What this means for data-driven marketing
Things have changed. You only need look around you to see just how far technology has come in the past decade alone. Whether you look at the Apple product suite, Google’s role in finding your local takeaway, solving who ‘that guy’ on TV is, or the new-age wardrobe must-haves such as Fitbits or Google glass - technology is now a life-essential.
Technology makes many aspects of our personal lives faster, easier and more connected. The same is true for our professional lives, although there is an element of trepidation about what this change means.
We might be in a technology takeover, turning to our devices before our loved ones in the morning, but, more importantly, it signals a take-off for marketers and researchers alike.
Tapping into the consumer
As devices now act as an extension of the body, there is more information available to get to the heart of the consumers deepest motivations, perceptions and behaviours. This has created an evolutionary shift, as we are able to connect via a growing number of modes in a rising variety of times and places.
And this increasing interconnectivity is only set to continue. Gartner predicts that by the end of this year, connectivity will become the default for most products in the home, with 4.9 billion connected devices in use across the globe (Gartner, 2014).
Technology isn’t only changing what the consumer owns but it’s fundamentally altering the way we behave and interact too. The claim that the average person picks up their phone close to 1500 times a day might be bold and hard to substantiate but is potentially and worryingly accurate when you think about how often you press the button and feel reassured by the screen lighting up (shared more comically by Nick Bowditch, Twitter at AIMIA Future of Digital Advertising 2015).
Many of us rely on our devices to keep us in touch with friends, family, news, celebrities we follow on twitter, even inane videos of chuckling babies or grown men mesmerised by rainbows- we’re hooked.
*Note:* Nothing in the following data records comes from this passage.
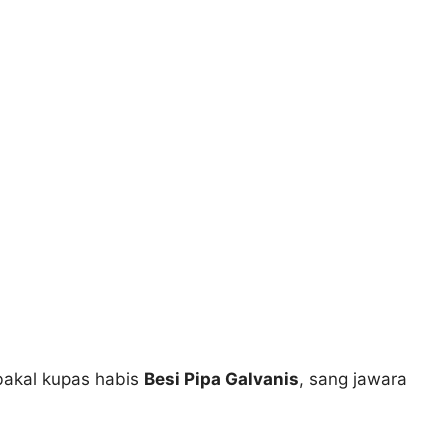
 bakal kupas habis
Besi Pipa Galvanis
, sang jawara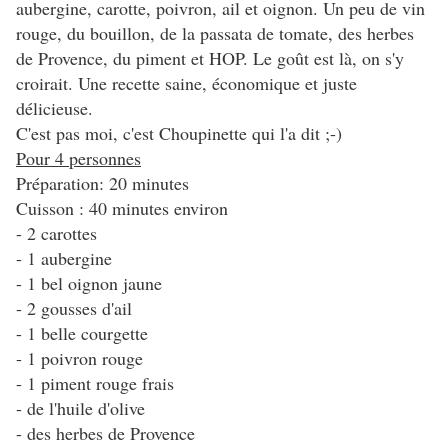
aubergine, carotte, poivron, ail et oignon. Un peu de vin
rouge, du bouillon, de la passata de tomate, des herbes
de Provence, du piment et HOP. Le goût est là, on s'y
croirait. Une recette saine, économique et juste
délicieuse.
C'est pas moi, c'est Choupinette qui l'a dit ;-)
Pour 4 personnes
Préparation: 20 minutes
Cuisson : 40 minutes environ
- 2 carottes
- 1 aubergine
- 1 bel oignon jaune
- 2 gousses d'ail
- 1 belle courgette
- 1 poivron rouge
- 1 piment rouge frais
- de l'huile d'olive
- des herbes de Provence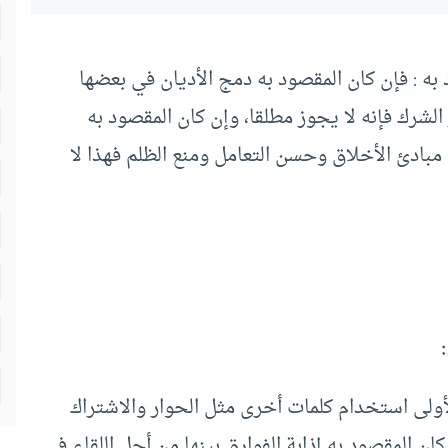
ه : فإن كان المقصود به دمج الأديان في بعضها
لشرك فإنه لا يجوز مطلقا، وإن كان المقصود به
 مبادئ الأخلاق وحسن التعامل ومنع الظلم فهذا لا
لأولى استخدام كلمات أخرى مثل الحوار والاشتراك
ن المقصود به إذابة الفوارق بينها من أجل اللقاء في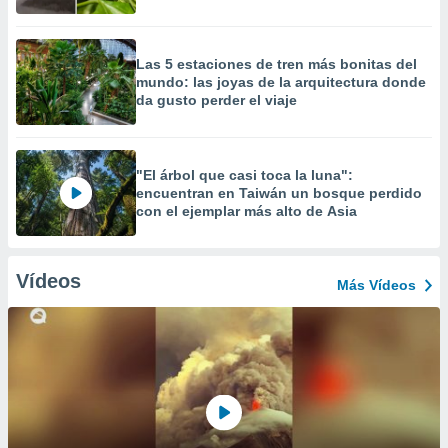
Las 5 estaciones de tren más bonitas del
mundo: las joyas de la arquitectura donde
da gusto perder el viaje
"El árbol que casi toca la luna":
encuentran en Taiwán un bosque perdido
con el ejemplar más alto de Asia
Vídeos
Más Vídeos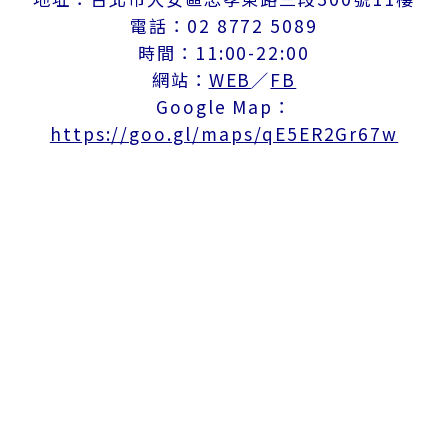
電話：02 8772 5089
時間：11:00-22:00
網站：
WEB
／
FB
Google Map：
https://goo.gl/maps/qE5ER2Gr67w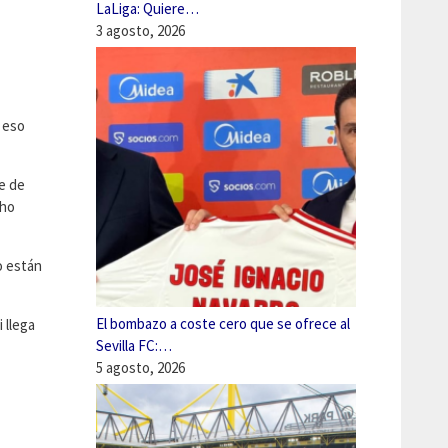
LaLiga: Quiere…
3 agosto, 2026
r eso
ne de
cho
o están
El bombazo a coste cero que se ofrece al
 llega
Sevilla FC:…
5 agosto, 2026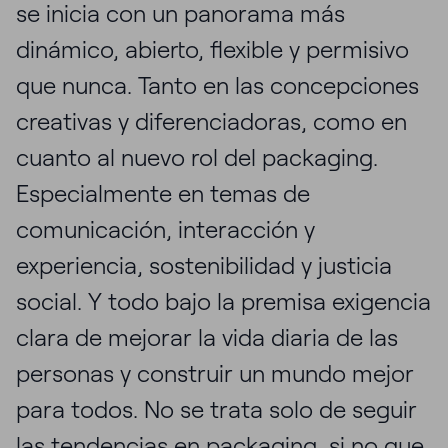
se inicia con un panorama más
dinámico, abierto, flexible y permisivo
que nunca. Tanto en las concepciones
creativas y diferenciadoras, como en
cuanto al nuevo rol del packaging.
Especialmente en temas de
comunicación, interacción y
experiencia, sostenibilidad y justicia
social. Y todo bajo la premisa exigencia
clara de mejorar la vida diaria de las
personas y construir un mundo mejor
para todos. No se trata solo de seguir
las tendencias en packaging, si no que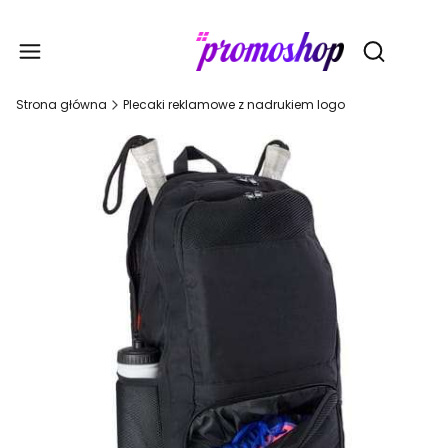
Gadże
Otwórz wy
Strona główna
Plecaki reklamowe z nadrukiem logo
In Australia, 72% people us their phone in the bedroom before lights out, further demonstrating that our most important relationship is now with our phone.
“In the past, people shared at lunch with their girlfriends when they saw someone with something cool. We still share things when it’s relevant… we just share more and online” pointed out a participant in a recent study around the psychology of sharing.
Making it meaningful
With this wealth of online, trackable activity comes a wealth of data that is changing the way marketers operate.
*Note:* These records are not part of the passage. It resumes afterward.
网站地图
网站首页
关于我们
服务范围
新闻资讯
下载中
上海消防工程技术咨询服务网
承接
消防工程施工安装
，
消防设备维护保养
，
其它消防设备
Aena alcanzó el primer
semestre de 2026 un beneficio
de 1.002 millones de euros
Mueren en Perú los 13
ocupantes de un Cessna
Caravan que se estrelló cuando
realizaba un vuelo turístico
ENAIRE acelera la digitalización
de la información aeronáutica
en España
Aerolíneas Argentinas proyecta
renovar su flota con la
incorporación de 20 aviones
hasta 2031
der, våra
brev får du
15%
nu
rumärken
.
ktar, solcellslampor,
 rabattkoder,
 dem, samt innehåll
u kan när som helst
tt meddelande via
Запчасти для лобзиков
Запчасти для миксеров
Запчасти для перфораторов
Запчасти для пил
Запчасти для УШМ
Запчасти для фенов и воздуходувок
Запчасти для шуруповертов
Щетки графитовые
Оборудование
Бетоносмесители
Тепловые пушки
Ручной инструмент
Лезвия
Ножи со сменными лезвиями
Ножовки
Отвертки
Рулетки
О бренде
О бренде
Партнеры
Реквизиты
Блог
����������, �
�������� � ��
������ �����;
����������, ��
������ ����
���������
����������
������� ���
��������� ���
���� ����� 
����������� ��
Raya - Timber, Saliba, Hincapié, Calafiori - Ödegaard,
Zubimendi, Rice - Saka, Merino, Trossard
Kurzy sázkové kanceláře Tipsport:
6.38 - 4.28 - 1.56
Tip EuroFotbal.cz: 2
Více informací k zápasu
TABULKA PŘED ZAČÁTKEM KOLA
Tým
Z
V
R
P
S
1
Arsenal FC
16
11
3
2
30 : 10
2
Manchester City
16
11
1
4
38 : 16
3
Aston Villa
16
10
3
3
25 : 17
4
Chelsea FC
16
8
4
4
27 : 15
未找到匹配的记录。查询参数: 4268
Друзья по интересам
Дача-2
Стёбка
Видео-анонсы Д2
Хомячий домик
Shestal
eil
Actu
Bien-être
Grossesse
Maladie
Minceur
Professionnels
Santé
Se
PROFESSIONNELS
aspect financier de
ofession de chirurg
“Media owners will really start to integrate external data sources into their audience targeting capabilities… this will enable marketers to really target its consumer with pinpoint accuracy and get rid of lazy dollars” (Lawrence Puang, Quantium, ADMA Data Predictions 2015). And in this there is real bang for buck, with CMO reporting that retargeting can lift the number of searches by a massive 1046%.
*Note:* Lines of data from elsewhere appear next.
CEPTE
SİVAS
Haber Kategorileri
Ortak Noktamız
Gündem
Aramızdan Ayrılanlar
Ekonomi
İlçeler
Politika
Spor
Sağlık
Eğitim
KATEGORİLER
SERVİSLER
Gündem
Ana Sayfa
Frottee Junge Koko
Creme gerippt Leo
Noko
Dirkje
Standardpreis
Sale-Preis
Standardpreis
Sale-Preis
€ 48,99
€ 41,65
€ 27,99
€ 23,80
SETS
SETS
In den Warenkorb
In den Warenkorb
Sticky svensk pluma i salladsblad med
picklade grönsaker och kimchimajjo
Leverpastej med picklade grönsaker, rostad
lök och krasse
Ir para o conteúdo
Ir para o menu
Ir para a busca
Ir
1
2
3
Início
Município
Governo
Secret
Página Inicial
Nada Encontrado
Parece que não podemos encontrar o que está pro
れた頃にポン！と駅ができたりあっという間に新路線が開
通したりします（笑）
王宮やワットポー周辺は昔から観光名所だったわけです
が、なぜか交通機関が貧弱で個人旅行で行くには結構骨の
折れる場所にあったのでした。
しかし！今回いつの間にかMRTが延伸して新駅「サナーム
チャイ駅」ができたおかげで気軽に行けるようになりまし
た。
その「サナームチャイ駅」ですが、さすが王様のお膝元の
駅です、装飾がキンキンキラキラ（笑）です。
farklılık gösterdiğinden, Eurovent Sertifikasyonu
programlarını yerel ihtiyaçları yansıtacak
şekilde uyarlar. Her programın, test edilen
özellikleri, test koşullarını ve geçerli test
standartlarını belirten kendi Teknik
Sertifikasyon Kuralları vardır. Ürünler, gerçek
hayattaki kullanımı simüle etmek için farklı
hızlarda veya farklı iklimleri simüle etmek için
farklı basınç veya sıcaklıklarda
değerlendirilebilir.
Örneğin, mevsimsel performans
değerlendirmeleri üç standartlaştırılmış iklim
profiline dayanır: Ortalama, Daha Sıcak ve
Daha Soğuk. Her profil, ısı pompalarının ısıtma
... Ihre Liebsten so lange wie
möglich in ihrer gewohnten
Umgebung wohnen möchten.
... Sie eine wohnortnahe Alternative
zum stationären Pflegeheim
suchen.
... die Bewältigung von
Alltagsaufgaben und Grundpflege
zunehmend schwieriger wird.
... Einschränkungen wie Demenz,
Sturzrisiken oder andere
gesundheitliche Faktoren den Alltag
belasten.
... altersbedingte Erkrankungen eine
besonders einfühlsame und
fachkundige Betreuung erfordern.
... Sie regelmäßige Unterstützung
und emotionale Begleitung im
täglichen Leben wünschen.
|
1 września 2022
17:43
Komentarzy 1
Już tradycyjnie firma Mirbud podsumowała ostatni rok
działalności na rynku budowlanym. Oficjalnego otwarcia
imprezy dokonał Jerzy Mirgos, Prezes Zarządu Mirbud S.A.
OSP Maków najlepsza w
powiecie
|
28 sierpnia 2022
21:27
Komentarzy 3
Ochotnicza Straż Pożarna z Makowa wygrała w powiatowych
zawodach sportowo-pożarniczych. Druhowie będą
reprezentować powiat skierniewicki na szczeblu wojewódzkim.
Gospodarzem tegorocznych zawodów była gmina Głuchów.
The key is in leveraging the right, valuable insights from this mountain of data. This year the industry is set to see “increased demand for technology that will allow them to digest and connect disparate data, as well as more demand for analytic skills to mine and turn ideas into reality” (Andrew Chan, Inivio, ADMA Data Predictions 2015). Not only is the consumer increasingly connected, so too is data to the marketing function, with Chan affirming that ”2015 will see marketing teams add Data Scientists.” Companies are feeling the pressure and the opportunity that technology presents.
Whilst “this year will see data-savvy marketers having a more influential role in their businesses” (Aden Forrest, ANZ/ Marketo, ADMA Data Predictions 2015) it seems that the role of the consumer utilising their technology is the real movement. Keeping pace with this is where marketers can use insights to take off.